Most Haynes Roadsters or Locosts have outboard coilover shock absorbers. Some people think that going inboard with shock absorbers is all about sprung weight, aerodynamics and looks. There is far more to it than that. By using cantilevers, the spring rate can actually be increased the more the suspension moves. Much the same as adding an anti-roll bar does. Wide spread usage on race cars and motorbikes since the 70’s suggests it’s worth investigating.
I’ve not changed a lot here, basically some of the tubes have been angled or triangulated, some of the brackets have been shortened and one extra brace added. I’m no expert at FEA (I just go by colour), but there are now no areas at the rear that show significant flex.
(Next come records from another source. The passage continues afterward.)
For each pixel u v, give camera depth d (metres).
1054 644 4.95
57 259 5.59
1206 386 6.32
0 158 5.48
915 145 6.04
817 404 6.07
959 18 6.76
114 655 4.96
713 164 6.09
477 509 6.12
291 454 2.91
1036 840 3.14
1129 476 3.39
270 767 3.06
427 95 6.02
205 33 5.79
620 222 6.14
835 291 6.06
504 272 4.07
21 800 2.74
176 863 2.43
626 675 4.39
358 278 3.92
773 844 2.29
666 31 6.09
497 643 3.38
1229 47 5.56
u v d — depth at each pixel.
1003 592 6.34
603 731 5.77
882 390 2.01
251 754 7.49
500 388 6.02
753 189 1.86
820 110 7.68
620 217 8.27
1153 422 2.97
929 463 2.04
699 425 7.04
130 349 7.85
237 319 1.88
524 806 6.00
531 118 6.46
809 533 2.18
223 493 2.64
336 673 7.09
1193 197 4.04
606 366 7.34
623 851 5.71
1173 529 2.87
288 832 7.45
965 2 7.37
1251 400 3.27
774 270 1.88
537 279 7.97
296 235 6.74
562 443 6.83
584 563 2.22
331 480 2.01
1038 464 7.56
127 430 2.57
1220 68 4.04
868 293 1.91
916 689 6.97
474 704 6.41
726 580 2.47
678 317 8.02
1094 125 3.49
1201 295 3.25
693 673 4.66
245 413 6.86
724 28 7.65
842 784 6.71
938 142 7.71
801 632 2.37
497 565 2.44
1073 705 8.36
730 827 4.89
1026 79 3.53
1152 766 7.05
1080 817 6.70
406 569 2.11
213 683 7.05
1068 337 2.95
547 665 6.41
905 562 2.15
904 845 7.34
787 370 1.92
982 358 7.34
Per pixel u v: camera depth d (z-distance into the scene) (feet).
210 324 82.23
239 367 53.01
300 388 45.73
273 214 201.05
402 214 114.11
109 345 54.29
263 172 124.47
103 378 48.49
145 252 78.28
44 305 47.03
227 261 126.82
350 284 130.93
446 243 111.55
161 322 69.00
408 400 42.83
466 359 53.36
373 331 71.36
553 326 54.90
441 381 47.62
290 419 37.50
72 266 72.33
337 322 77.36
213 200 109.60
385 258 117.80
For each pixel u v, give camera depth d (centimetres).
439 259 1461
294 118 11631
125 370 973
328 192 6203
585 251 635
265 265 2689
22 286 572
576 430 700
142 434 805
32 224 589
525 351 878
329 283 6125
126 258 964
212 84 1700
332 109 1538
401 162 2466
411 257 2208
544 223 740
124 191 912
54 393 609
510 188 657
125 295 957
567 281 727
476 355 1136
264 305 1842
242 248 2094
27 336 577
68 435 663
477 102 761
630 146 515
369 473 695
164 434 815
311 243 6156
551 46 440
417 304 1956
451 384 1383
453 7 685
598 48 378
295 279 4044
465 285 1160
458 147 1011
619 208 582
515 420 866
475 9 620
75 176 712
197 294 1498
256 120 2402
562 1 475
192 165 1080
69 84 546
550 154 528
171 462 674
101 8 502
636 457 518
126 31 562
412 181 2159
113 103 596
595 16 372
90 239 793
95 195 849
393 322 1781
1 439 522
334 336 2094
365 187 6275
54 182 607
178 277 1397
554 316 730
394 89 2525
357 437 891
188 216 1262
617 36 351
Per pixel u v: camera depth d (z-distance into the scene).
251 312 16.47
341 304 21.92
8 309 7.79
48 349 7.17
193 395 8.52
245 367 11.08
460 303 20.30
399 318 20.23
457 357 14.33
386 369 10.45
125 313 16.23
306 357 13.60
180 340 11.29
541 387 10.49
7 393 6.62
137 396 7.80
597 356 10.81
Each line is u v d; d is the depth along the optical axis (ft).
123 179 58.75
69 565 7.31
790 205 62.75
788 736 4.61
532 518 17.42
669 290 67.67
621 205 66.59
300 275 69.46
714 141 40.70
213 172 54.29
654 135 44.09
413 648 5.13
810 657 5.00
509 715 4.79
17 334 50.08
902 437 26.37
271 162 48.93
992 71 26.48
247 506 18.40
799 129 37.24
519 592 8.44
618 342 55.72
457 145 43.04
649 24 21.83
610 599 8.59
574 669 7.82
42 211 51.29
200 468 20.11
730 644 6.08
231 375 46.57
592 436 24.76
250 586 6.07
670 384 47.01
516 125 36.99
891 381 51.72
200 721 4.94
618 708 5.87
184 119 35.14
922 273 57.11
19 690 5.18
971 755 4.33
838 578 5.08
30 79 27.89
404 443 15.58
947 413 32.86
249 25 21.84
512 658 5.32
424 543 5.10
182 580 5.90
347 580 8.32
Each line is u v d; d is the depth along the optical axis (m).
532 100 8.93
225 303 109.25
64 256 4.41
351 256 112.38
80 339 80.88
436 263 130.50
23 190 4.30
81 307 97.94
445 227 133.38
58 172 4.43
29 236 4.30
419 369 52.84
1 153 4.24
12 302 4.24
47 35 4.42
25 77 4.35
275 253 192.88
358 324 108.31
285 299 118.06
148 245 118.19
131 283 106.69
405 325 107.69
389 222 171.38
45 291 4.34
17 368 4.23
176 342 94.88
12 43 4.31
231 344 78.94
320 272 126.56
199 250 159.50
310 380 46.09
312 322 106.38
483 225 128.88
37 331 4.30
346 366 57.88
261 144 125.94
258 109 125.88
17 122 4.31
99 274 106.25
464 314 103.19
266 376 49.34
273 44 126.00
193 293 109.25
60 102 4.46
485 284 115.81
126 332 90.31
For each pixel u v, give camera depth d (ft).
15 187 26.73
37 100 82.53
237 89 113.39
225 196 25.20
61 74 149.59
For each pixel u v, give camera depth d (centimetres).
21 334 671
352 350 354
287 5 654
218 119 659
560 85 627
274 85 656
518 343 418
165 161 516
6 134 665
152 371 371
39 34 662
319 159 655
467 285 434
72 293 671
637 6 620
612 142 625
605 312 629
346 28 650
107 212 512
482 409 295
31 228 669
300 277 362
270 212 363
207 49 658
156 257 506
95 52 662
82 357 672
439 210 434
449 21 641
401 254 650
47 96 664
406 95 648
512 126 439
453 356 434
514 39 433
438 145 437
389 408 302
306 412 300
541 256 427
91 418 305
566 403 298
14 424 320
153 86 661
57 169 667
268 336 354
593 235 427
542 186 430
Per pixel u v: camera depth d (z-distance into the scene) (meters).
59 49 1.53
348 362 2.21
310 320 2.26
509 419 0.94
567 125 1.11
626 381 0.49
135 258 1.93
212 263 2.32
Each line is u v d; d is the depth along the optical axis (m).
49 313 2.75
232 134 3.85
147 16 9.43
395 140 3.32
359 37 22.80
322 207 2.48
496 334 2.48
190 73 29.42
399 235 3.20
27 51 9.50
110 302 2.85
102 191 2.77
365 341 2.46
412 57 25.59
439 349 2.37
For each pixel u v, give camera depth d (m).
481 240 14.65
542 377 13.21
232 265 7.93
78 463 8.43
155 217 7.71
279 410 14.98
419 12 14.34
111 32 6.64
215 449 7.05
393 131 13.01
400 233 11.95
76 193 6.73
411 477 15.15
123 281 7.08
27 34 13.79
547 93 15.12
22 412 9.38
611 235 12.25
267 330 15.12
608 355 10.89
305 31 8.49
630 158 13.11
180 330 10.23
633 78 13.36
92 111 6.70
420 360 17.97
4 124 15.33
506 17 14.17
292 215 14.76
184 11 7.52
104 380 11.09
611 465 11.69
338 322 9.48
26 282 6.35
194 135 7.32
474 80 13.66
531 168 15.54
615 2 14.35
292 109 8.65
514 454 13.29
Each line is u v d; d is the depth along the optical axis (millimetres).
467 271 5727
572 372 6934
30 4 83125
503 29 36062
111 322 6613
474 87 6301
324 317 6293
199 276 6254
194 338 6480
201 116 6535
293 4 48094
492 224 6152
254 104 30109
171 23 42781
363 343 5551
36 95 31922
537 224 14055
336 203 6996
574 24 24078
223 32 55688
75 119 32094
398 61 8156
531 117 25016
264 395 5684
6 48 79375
Ages ago, I modelled the standard rear end and that seemed ‘OK’, but without adding much weight I’ve gain significant rigidity.
The aim is to get a rising spring rate during roll – see Cantilever Suspension
A lot of motorbikes have some quite pretty, lightweight and strong bell cranks. They have needle roller bearing and really look the part (Haynes Roadster Bling!).
If you chose a coilover shock from a off-road motorbike the spring rates will be far closer to what you can use on a road car (roughly 300lbs). Sports bikes have spring rates approaching 1000lbs!
For the rear (where there is more room) I have gone for so rather large DRZ400 shocks. They’ll be too big for the front, so I’m still looking for suitable front units.